1 Billion Mobile Phone Users Worldwide - In April

According to the latest figures from EMC, providers of the most
thoroughly researched, reliable and consistent global cellular
subscriber data in the industry, the world's 1 billionth cellular
subscriber* will sign up for service in the first week of April 2002. 

The 1 billion figure will have been reached some 23 years after NTT
DoCoMo launched the first cellular system in 1979. The 1 billion total
is heavily dominated by the GSM standard, accounting for over 67% (at Q4
2001) of the total. 

Third generation or '3G' networks account for very little (5 million+
subscribers) of the total. The vast majority of these users are on the
cdma2000 1x networks in Korea.

A sign of the recent pace of growth in the number of users is
demonstrated by the time taken for the second 500 million total to be
reached. The 500 million mark was passed in February 2000, with the
second 500 million only taking a further 25 months - when subscribers
signed up at the spectacular rate of more than 450 per minute!

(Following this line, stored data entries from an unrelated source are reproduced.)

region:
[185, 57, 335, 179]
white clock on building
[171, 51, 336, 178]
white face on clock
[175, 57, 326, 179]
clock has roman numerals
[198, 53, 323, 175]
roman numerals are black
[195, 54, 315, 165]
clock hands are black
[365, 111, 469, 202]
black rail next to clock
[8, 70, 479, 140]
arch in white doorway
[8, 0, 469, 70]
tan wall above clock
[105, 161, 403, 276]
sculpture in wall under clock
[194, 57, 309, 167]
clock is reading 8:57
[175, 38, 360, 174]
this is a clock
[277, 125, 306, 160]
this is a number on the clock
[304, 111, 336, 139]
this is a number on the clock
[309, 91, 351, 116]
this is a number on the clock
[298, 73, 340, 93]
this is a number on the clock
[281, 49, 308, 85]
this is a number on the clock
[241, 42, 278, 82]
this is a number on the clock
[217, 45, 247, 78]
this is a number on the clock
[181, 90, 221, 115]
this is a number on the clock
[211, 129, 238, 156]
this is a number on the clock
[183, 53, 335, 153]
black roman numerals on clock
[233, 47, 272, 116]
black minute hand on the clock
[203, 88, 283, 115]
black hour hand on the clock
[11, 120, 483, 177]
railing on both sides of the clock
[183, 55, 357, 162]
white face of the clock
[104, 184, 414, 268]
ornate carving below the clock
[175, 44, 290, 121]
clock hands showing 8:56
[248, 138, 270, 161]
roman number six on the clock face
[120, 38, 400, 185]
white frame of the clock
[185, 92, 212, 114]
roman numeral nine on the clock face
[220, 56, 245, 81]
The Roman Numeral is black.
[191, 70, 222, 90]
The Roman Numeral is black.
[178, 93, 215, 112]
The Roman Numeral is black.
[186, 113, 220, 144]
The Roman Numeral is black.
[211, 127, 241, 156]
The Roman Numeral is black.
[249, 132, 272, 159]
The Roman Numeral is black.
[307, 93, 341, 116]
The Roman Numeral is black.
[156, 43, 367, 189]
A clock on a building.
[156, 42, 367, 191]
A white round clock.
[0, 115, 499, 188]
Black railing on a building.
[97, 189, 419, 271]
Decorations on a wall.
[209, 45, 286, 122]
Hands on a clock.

Whilst subscriber additions have slowed in many European markets, EMC
sees the emergence of China and other developing markets as the driver
for future growth. EMC's World Cellular Forecasts show the two billion
mark being passed in 2005, with the Asia Pacific and Latin America
regions driving the growth.

While growth in SMS or text messaging has been phenomenal - the much
heralded mobile internet is used by barely 5% of the subscriber base. 

* The terms subscriber and subscription are often used interchangeably.
The industry often refers to the number of subscribers signed up for a
cellular service, which is often interpreted as how many people are
signed up with an operator, whereas EMC assumes this to refer to how
many subscriptions are in existence, i.e. traffic and revenue generating
accounts. Multi-subscription scenarios are already in existence whereby
subscribers have more than one subscription for purposes of tariff
arbitrage or distinguishing between personal and business subscriptions.
Outside of multi-subscriptions, the recording of 'subscribers' (i.e.
active subscriptions reported by operators) will begin to include
considerable numbers of new devices containing cellular modules each
generating traffic and in turn revenue for the operator.